● **Excerpt provided**
══════════════════════════════

The fastest template engine in the West

October 14, 2016

Lately I’ve been working on Maud, an HTML template library for Rust. One of the features that make it special is that it works at compile time. That is, your templates are compiled to plain Rust code, and type-checked and optimized with the rest of your app.

Among other benefits, this design makes the library fast. Like, really, really fast. To get an idea of how fast it is, take a look at this graph:

Graph of render times for different template engines

That’s right. Maud is 69 times faster than Handlebars.¹

I know what you’re thinking:

“Wow… Lambda-san is so attractive, I feel dizzy just thinking about them.”
“Why is Maud so much faster than the other engines?”
“Nice.”

For the sake of professionalism, I will only answer the second question.

Maud is fast because it does as little work as possible at runtime. For example, the following template:

html! {
    p { "Hi, " (name) "!" }
}

expands to this Rust code:

{
    // Allocate a `String` to hold the resulting markup
    let mut __maud_writer = ::std::string::String::with_capacity(25usize);
    __maud_writer.push_str("<p>Hi, ");
    {
        // Append the value of `name` to the result, while escaping any
        // HTML special characters (e.g. `<` → `&lt;`)
        use ::maud::RenderOnce;
        name.render_once(&mut __maud_writer)
    };
    __maud_writer.push_str("!</p>");
    // Mark the result as valid HTML, so we don't escape it again
    ::maud::PreEscaped(__maud_writer)
}

In other words, the resulting code does little more than building a string.

Compare this to other—more dynamic—template engines, which may encode the input data as JSON, or look up the name of the template in a global registry, or do a variety of other things. These engines are effectively language interpreters, with all the pros and cons of working that way. And as the benchmark above shows, one of these cons is reduced performance.

══════════════════════════════

Reproduce the entire post about the Maud template library word for word, from its title through its final sentence. The records have nothing to do with this.

● **Recorded information**
══════════════════════════════

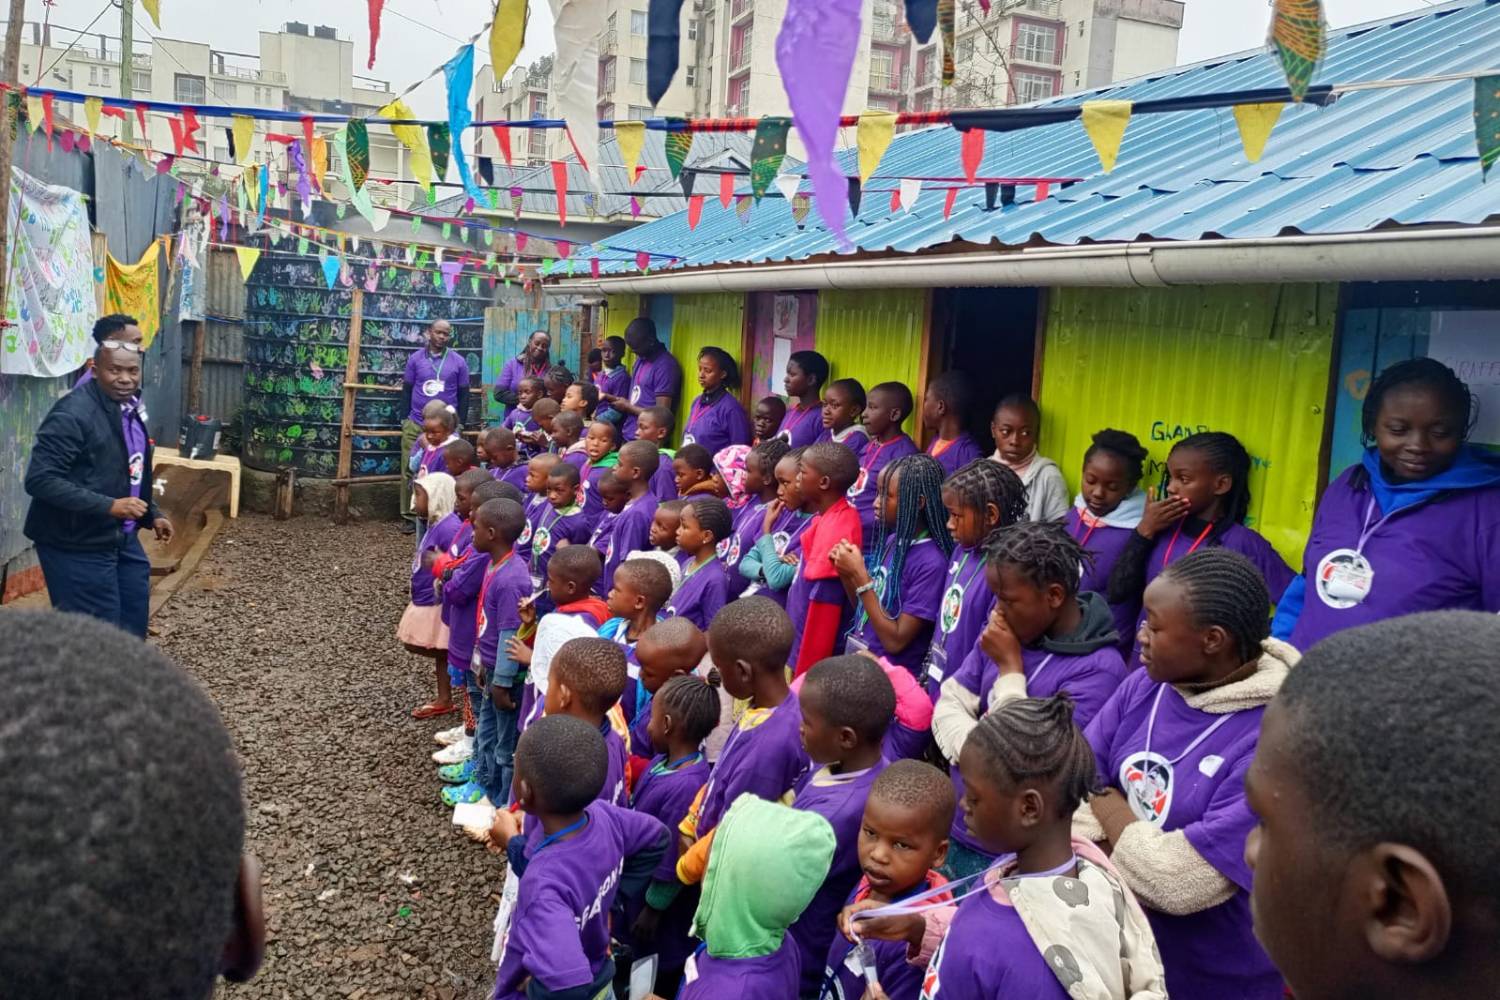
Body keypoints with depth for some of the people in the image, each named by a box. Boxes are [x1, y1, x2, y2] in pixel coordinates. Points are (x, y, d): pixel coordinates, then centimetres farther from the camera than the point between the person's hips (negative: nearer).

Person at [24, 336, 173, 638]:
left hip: (122, 538, 9)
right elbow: (40, 480, -26)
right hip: (77, 547, -9)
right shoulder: (72, 414, -21)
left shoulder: (131, 408, 8)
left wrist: (152, 514, 15)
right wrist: (109, 506, -30)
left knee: (134, 624, 17)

══════════════════════════════

● **Task output**
The fastest template engine in the West

October 14, 2016

Lately I’ve been working on Maud, an HTML template library for Rust. One of the features that make it special is that it works at compile time. That is, your templates are compiled to plain Rust code, and type-checked and optimized with the rest of your app.

Among other benefits, this design makes the library fast. Like, really, really fast. To get an idea of how fast it is, take a look at this graph:

Graph of render times for different template engines

That’s right. Maud is 69 times faster than Handlebars.¹

I know what you’re thinking:

“Wow… Lambda-san is so attractive, I feel dizzy just thinking about them.”
“Why is Maud so much faster than the other engines?”
“Nice.”

For the sake of professionalism, I will only answer the second question.

Maud is fast because it does as little work as possible at runtime. For example, the following template:

html! {
    p { "Hi, " (name) "!" }
}

expands to this Rust code:

{
    // Allocate a `String` to hold the resulting markup
    let mut __maud_writer = ::std::string::String::with_capacity(25usize);
    __maud_writer.push_str("<p>Hi, ");
    {
        // Append the value of `name` to the result, while escaping any
        // HTML special characters (e.g. `<` → `&lt;`)
        use ::maud::RenderOnce;
        name.render_once(&mut __maud_writer)
    };
    __maud_writer.push_str("!</p>");
    // Mark the result as valid HTML, so we don't escape it again
    ::maud::PreEscaped(__maud_writer)
}

In other words, the resulting code does little more than building a string.

Compare this to other—more dynamic—template engines, which may encode the input data as JSON, or look up the name of the template in a global registry, or do a variety of other things. These engines are effectively language interpreters, with all the pros and cons of working that way. And as the benchmark above shows, one of these cons is reduced performance.